#### DESCRIPTION OF THE TASK
In the listing beneath this line, copy exactly the lines starting with the one containing "(visible_elements 7FFFFFFF)" and going on through the one containing "(plotinvisibletext false)".

◆ ◆ ◆ ◆

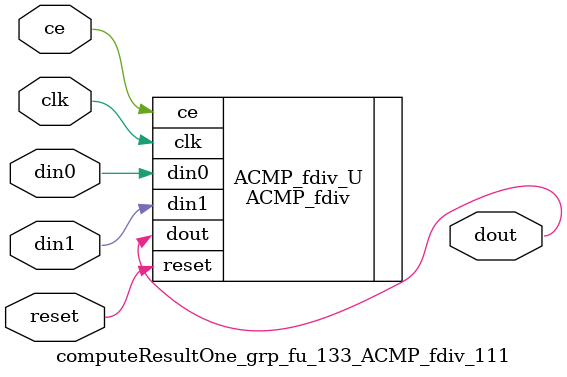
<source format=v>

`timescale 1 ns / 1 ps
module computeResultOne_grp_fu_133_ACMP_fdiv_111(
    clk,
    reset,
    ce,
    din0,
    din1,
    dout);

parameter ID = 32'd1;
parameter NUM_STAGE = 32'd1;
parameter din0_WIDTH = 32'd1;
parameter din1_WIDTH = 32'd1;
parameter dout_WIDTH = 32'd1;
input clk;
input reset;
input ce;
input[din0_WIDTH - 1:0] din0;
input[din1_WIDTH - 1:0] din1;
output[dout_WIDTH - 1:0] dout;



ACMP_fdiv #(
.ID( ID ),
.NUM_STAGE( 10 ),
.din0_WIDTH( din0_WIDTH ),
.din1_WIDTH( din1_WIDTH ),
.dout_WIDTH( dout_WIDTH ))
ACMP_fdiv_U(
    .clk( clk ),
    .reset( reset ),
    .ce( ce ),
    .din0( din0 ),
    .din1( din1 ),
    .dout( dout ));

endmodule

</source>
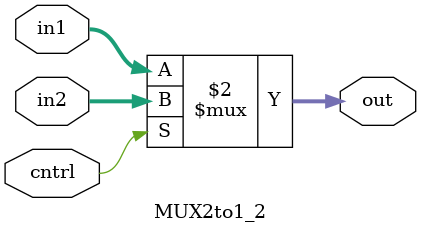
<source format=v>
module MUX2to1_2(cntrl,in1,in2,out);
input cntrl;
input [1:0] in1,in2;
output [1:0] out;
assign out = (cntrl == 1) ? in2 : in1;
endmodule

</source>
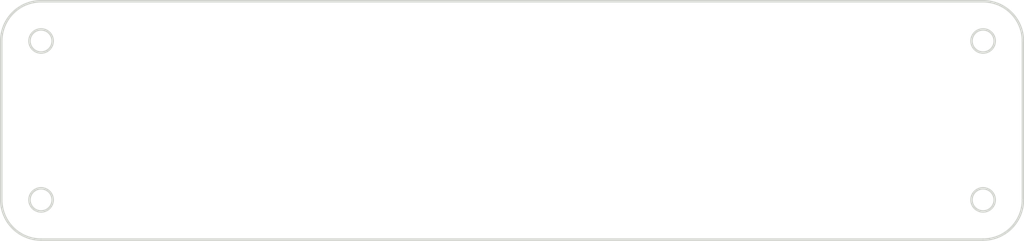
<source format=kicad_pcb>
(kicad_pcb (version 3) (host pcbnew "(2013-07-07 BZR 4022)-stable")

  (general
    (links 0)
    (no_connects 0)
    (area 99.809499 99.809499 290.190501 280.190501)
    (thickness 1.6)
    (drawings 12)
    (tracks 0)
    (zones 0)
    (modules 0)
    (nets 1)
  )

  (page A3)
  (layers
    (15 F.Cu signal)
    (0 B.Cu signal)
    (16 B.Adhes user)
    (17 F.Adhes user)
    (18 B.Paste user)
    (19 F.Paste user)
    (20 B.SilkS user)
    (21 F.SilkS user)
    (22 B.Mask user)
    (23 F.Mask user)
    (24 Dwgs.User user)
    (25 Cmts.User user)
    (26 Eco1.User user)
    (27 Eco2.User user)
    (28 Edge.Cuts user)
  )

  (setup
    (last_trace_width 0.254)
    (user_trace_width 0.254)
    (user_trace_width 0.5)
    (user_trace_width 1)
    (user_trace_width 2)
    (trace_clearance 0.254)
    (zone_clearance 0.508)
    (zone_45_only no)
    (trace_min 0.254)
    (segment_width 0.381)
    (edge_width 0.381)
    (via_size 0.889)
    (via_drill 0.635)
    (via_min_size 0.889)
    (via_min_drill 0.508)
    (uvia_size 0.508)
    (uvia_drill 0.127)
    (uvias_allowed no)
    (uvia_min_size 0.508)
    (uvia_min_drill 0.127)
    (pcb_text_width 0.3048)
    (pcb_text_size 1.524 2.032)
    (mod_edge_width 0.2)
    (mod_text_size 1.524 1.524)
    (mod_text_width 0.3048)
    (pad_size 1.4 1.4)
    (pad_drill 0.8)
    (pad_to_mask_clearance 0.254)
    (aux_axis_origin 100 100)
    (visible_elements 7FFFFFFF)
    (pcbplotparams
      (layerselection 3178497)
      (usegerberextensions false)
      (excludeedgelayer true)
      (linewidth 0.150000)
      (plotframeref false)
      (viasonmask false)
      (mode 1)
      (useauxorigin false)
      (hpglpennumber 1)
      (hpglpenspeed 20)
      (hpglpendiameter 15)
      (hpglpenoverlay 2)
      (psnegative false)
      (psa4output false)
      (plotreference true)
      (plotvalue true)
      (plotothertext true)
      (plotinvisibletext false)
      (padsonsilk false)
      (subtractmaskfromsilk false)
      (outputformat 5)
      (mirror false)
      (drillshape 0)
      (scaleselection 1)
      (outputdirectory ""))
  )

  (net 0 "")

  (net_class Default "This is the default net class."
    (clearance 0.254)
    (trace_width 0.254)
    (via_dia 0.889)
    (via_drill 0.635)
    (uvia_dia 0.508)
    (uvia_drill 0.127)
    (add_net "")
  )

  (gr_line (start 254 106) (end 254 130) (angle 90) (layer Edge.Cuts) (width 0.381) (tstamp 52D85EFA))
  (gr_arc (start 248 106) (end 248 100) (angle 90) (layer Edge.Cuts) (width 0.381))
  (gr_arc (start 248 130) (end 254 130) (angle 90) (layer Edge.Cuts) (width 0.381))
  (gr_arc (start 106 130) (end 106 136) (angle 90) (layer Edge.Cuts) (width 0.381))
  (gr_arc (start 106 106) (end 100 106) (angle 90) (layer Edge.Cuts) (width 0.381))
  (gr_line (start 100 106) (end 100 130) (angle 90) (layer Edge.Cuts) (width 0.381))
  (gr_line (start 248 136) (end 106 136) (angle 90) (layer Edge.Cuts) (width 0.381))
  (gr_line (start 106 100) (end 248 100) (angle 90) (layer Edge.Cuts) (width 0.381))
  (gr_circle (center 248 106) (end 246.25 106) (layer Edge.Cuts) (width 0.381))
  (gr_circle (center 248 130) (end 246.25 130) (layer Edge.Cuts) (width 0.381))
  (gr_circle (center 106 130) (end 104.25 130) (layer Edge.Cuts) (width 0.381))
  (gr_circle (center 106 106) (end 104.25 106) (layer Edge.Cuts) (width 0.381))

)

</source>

◆ ◆ ◆ ◆

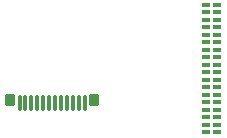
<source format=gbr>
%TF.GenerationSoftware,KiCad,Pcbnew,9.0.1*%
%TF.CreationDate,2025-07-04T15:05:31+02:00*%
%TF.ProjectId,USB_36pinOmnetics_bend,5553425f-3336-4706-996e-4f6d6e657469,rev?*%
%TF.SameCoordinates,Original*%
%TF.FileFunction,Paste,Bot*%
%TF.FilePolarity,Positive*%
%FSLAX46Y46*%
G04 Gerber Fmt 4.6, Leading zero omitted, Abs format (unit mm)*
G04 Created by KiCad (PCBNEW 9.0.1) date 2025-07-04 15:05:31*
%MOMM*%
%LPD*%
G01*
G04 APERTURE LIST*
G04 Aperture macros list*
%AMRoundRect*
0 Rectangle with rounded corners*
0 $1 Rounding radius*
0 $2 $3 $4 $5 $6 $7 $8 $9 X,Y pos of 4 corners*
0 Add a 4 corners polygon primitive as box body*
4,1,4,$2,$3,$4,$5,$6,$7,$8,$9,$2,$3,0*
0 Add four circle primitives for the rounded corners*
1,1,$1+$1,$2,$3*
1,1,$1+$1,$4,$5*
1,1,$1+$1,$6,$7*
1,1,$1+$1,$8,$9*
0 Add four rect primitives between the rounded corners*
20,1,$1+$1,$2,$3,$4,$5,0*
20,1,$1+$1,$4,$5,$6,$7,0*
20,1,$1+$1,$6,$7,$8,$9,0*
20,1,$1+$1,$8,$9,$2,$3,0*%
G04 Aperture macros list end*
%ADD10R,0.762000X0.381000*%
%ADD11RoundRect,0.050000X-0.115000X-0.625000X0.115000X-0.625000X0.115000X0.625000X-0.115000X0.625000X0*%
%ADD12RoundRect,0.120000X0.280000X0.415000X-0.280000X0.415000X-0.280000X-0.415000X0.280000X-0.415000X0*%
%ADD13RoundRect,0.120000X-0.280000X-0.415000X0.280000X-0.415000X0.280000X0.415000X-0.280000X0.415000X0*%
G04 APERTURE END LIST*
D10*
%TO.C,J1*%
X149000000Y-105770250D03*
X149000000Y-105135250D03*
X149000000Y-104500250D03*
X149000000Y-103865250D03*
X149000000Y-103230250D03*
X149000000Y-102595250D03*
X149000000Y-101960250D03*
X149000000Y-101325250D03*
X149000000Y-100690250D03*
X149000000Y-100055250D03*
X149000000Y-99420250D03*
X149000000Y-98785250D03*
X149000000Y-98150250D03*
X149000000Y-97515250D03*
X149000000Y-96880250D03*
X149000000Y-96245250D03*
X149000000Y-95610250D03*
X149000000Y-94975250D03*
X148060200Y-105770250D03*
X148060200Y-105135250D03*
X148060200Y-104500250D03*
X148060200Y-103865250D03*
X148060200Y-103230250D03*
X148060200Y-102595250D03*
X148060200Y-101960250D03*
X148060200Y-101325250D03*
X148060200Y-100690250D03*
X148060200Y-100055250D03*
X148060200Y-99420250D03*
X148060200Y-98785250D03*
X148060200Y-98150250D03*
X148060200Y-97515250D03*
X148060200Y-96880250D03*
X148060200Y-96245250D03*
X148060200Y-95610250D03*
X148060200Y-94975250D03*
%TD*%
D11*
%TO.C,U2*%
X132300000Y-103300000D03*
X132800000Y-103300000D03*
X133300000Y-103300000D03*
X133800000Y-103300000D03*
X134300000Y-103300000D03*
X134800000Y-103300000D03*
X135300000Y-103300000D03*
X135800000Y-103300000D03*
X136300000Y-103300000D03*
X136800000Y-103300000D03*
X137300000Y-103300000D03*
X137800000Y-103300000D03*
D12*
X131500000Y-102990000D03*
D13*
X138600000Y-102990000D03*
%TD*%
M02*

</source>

◆ ◆ ◆ ◆

#### SOLUTION TO THE PROBLEM
    (visible_elements 7FFFFFFF)
    (pcbplotparams
      (layerselection 3178497)
      (usegerberextensions false)
      (excludeedgelayer true)
      (linewidth 0.150000)
      (plotframeref false)
      (viasonmask false)
      (mode 1)
      (useauxorigin false)
      (hpglpennumber 1)
      (hpglpenspeed 20)
      (hpglpendiameter 15)
      (hpglpenoverlay 2)
      (psnegative false)
      (psa4output false)
      (plotreference true)
      (plotvalue true)
      (plotothertext true)
      (plotinvisibletext false)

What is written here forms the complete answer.